A bid to force large companies to reveal details of any pay gap between female and male staff has been backed by MPs.
MP Sarah Champion’s bill, the MP for Rotherham, which would require greater pay transparency cleared its first hurdle after being voted in favour by 258 votes to 8, and Champion suggested that equal was “still no more than a promise” and claimed that women earned £200,000 less than men over a lifetime.
The vote for the bill was largely symbolic, as it would require government backing to stand a chance of becoming law.
Champion said during the debate that women in Britain earn on average “just 81p” for every £1 earned by a man. “Over a lifetime that means women miss out on a staggering £200,000 – enough to buy a house outright.”
MPs were also told that female workers in their 20s are paid an average of £1,570 less a year than their male peers.

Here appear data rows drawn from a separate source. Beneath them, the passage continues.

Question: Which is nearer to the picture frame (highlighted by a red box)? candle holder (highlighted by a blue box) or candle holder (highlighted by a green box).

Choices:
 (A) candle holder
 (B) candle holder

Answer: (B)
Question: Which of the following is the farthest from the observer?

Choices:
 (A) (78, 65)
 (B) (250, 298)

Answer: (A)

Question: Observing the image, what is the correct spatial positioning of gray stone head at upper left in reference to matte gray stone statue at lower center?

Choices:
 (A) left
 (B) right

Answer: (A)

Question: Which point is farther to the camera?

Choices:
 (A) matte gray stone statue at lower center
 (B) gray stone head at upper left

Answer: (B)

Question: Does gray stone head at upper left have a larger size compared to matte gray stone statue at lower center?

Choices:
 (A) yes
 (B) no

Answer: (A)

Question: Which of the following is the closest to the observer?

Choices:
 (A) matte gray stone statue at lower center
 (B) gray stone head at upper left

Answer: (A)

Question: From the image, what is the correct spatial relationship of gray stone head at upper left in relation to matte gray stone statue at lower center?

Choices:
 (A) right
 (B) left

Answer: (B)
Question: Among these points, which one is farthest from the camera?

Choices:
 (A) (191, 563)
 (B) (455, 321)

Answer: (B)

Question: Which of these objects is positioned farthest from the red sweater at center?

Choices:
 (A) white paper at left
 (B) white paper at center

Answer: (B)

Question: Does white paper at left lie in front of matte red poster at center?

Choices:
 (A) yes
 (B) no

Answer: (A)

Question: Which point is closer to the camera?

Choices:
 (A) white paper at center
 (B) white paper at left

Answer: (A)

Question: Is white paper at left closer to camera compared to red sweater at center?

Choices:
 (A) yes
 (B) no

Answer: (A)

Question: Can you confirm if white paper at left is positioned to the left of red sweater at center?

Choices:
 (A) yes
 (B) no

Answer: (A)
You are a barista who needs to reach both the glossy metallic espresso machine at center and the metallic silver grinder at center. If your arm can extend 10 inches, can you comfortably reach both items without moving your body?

The bill would bring into effect measures in the 2010 Equality Act, which has not been implemented by the coalition government, to make companies with more than 250 staff publish the difference between male and female pay.
The average full time gender pay gap is at its lowest since comparative records began, narrowing by 0.6%, to 9.4% in April 2014 compared with 17.4% recorded in 1997.
The gender pay gap for all employees, full-time and part-time, was also the lowest on record at 19.1%, down from 19.8% in 2013, according to the latest figures released by the ONS.
Ms Champion added that her bill was not about naming and shaming companies but to place the responsibility on employers to obey the law on equal pay and take steps to reduce the gender pay gap.
The government has said that it is “absolutely committed” to reducing the gender pay gap, and pointed to its recently pledged £2m to help tackle disparities in pay between women and men.